Work order: For the listing below, report all lines that hold the word "rounded".

Start of Record excerpts

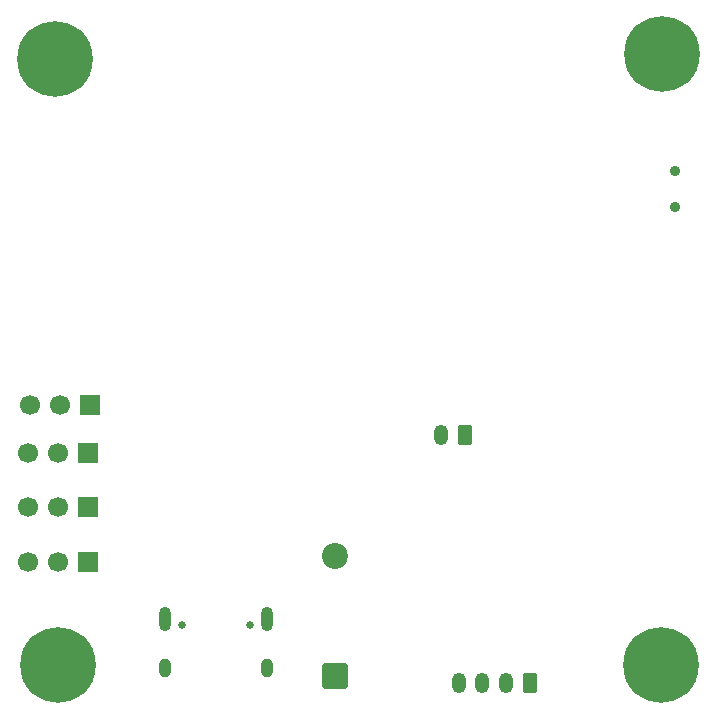
<source format=gbs>
G04 #@! TF.GenerationSoftware,KiCad,Pcbnew,9.0.4-9.0.4-0~ubuntu22.04.1*
G04 #@! TF.CreationDate,2025-12-08T20:55:34+05:30*
G04 #@! TF.ProjectId,ESP32_FC,45535033-325f-4464-932e-6b696361645f,rev?*
G04 #@! TF.SameCoordinates,Original*
G04 #@! TF.FileFunction,Soldermask,Bot*
G04 #@! TF.FilePolarity,Negative*
%FSLAX46Y46*%
G04 Gerber Fmt 4.6, Leading zero omitted, Abs format (unit mm)*
G04 Created by KiCad (PCBNEW 9.0.4-9.0.4-0~ubuntu22.04.1) date 2025-12-08 20:55:34*
%MOMM*%
%LPD*%
G01*
G04 APERTURE LIST*
G04 Aperture macros list*
%AMRoundRect*
0 Rectangle with rounded corners*
0 $1 Rounding radius*
0 $2 $3 $4 $5 $6 $7 $8 $9 X,Y pos of 4 corners*
0 Add a 4 corners polygon primitive as box body*
4,1,4,$2,$3,$4,$5,$6,$7,$8,$9,$2,$3,0*
0 Add four circle primitives for the rounded corners*
1,1,$1+$1,$2,$3*
1,1,$1+$1,$4,$5*
1,1,$1+$1,$6,$7*
1,1,$1+$1,$8,$9*
0 Add four rect primitives between the rounded corners*
20,1,$1+$1,$2,$3,$4,$5,0*
20,1,$1+$1,$4,$5,$6,$7,0*
20,1,$1+$1,$6,$7,$8,$9,0*
20,1,$1+$1,$8,$9,$2,$3,0*%
G04 Aperture macros list end*
%ADD10R,1.700000X1.700000*%
%ADD11C,1.700000*%
%ADD12C,0.800000*%
%ADD13C,6.400000*%
%ADD14RoundRect,0.250000X0.350000X0.625000X-0.350000X0.625000X-0.350000X-0.625000X0.350000X-0.625000X0*%
%ADD15O,1.200000X1.750000*%
%ADD16C,0.650000*%
%ADD17O,1.000000X2.100000*%
%ADD18O,1.000000X1.600000*%
%ADD19C,0.900000*%
%ADD20RoundRect,0.249999X0.850001X-0.850001X0.850001X0.850001X-0.850001X0.850001X-0.850001X-0.850001X0*%
%ADD21C,2.200000*%
G04 APERTURE END LIST*
D10*
X117080000Y-112250000D03*
D11*
X114540000Y-112250000D03*
X112000000Y-112250000D03*
D10*
X117080000Y-103070000D03*
D11*
X114540000Y-103070000D03*
X112000000Y-103070000D03*
D12*
X111902944Y-69697056D03*
X112605888Y-68000000D03*
X112605888Y-71394112D03*
X114302944Y-67297056D03*
D13*
X114302944Y-69697056D03*
D12*
X114302944Y-72097056D03*
X116000000Y-68000000D03*
X116000000Y-71394112D03*
X116702944Y-69697056D03*
D14*
X154500000Y-122500000D03*
D15*
X152500000Y-122500000D03*
X150500000Y-122500000D03*
X148500000Y-122500000D03*
D16*
X125060000Y-117600000D03*
X130840000Y-117600000D03*
D17*
X123630000Y-117070000D03*
D18*
X123630000Y-121250000D03*
D17*
X132270000Y-117070000D03*
D18*
X132270000Y-121250000D03*
D14*
X149000000Y-101500000D03*
D15*
X147000000Y-101500000D03*
D19*
X166830000Y-82200000D03*
X166830000Y-79200000D03*
D12*
X112200000Y-121000000D03*
X112902944Y-119302944D03*
X112902944Y-122697056D03*
X114600000Y-118600000D03*
D13*
X114600000Y-121000000D03*
D12*
X114600000Y-123400000D03*
X116297056Y-119302944D03*
X116297056Y-122697056D03*
X117000000Y-121000000D03*
X163200000Y-121000000D03*
X163902944Y-119302944D03*
X163902944Y-122697056D03*
X165600000Y-118600000D03*
D13*
X165600000Y-121000000D03*
D12*
X165600000Y-123400000D03*
X167297056Y-119302944D03*
X167297056Y-122697056D03*
X168000000Y-121000000D03*
X163297056Y-69302944D03*
X164000000Y-67605888D03*
X164000000Y-71000000D03*
X165697056Y-66902944D03*
D13*
X165697056Y-69302944D03*
D12*
X165697056Y-71702944D03*
X167394112Y-67605888D03*
X167394112Y-71000000D03*
X168097056Y-69302944D03*
D20*
X138000000Y-121910000D03*
D21*
X138000000Y-111750000D03*
D10*
X117080000Y-107660000D03*
D11*
X114540000Y-107660000D03*
X112000000Y-107660000D03*
D10*
X117250000Y-99000000D03*
D11*
X114710000Y-99000000D03*
X112170000Y-99000000D03*
M02*

</source>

End of Record excerpts

Response below:
0 Rectangle with rounded corners*
0 Add four circle primitives for the rounded corners*
0 Add four rect primitives between the rounded corners*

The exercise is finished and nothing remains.